Summary

This Recommendation is intended for designers, implementers and managers of distributed systems, and tool developers that provide tools to support distributed systems.

This Recommendation specifies the ITU Extended Object Definition Language (ITU-eODL). ITU-eODL is used for a component-oriented development of distributed systems from the perspectives of four different but related views: the computational, implementation, deployment, and target environment view. Each view is connected with a specific modelling goal expressed by dedicated abstraction concepts. Computational object types with (operational, stream, signal) interfaces and ports are the main computational view concepts which describe distributed software components abstractly in terms of their potential interfaces. Artefacts as abstractions of concrete programming language contexts and their relations to interfaces form the implementation view. The deployment view describes software entities (software components) in binary representation and the computational entities realized by them. The target environment view provides modelling concepts of  a physical network onto which the deployment of the software components shall be made. All concepts of the views are related to each other. These relations form an essential base for techniques and tools that support the software development process from design via implementation and integration to deployment. The test phase is not yet captured by this Recommendation.

ITU-eODL is an extension of the ITU Object Definition Language ITU-ODL [1] and supersedes it.
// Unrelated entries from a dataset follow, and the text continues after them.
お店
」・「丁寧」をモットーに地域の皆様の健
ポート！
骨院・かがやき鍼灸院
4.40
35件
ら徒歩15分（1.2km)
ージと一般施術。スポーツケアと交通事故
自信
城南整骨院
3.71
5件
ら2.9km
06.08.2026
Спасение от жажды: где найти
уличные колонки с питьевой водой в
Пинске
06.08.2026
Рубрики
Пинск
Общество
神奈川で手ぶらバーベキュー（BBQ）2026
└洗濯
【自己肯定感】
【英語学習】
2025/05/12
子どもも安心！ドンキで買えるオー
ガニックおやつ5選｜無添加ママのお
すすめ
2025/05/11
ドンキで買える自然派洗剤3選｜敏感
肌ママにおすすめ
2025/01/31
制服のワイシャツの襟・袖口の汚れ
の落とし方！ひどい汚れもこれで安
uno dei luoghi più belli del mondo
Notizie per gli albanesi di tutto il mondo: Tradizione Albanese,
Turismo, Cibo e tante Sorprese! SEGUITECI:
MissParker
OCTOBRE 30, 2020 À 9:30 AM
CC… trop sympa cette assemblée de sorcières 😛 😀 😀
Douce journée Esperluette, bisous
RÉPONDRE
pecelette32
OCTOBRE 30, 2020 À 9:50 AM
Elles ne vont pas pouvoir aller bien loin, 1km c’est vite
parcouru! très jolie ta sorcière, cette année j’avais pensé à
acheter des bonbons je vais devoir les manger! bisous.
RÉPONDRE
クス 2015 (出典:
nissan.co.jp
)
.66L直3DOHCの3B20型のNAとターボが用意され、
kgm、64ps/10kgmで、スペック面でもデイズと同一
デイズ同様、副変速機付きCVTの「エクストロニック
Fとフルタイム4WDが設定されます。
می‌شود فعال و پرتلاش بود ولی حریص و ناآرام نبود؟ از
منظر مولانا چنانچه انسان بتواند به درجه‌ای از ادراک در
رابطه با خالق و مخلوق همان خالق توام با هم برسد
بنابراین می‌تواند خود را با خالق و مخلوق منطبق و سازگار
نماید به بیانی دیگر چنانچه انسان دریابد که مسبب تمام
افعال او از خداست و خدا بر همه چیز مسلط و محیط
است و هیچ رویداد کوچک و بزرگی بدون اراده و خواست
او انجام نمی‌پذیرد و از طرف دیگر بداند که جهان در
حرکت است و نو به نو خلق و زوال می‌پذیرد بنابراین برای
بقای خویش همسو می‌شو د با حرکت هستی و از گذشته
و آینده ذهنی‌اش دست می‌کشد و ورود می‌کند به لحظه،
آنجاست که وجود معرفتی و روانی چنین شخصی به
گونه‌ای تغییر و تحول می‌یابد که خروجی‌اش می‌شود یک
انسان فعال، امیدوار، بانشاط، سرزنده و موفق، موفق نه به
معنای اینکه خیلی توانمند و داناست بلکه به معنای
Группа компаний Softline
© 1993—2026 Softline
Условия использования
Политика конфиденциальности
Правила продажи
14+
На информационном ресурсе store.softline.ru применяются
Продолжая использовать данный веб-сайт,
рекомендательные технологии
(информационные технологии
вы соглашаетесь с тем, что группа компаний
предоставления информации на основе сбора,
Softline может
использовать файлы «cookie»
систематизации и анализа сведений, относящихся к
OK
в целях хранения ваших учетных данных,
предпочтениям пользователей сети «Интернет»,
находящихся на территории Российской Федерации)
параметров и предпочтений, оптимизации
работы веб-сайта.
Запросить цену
Originally ITU-ODL was designed as an extension of ODP-IDL [9] and defined computational concepts based on ODP [2], [3] terminology. eODL follows this principle. However, definitions are based on a metamodel rather than the traditional abstract syntax approach. One advantage of the metamodel approach is to allow use of MOF [4] related tools to support the automation of model transitions between the different software development phases. Another benefit is the ability to instantiate concrete models from the metamodel, which can be represented by existing languages, so an integration of different design approaches can be achieved.

The readers of this Recommendation are expected to be familiar with IDL [5], UML [11], MOF.

The definition of eODL is supported by the following annexes and appendices:

•            Annex A introduces a textual syntax for eODL, intended to be used for the representation of eODL specifications. The syntax is defined using the EBNF style.

•            Annex B defines the mapping between the eODL metamodel and the textual syntax defined in Annex A.

•            Annex C provides a mapping from eODL to ITU SDL-2000 that allows an eODL model to be automatically transformed to a SDL-2000 model.

•            Annex D contains a software reference to the XML representation [12] of the eODL metamodel according to the XML meta interchange format (XMI) [6]. It is provided in a separate file in order to allow import and processing of the eODL metamodel by UML tools.

•            Clause 1 provides an overview of how eODL is used by designers, implementers and managers of a distributed system. A concrete example of the use is given in Appendix I.

•            Appendix II describes the overall development process when using eODL and possible tool support.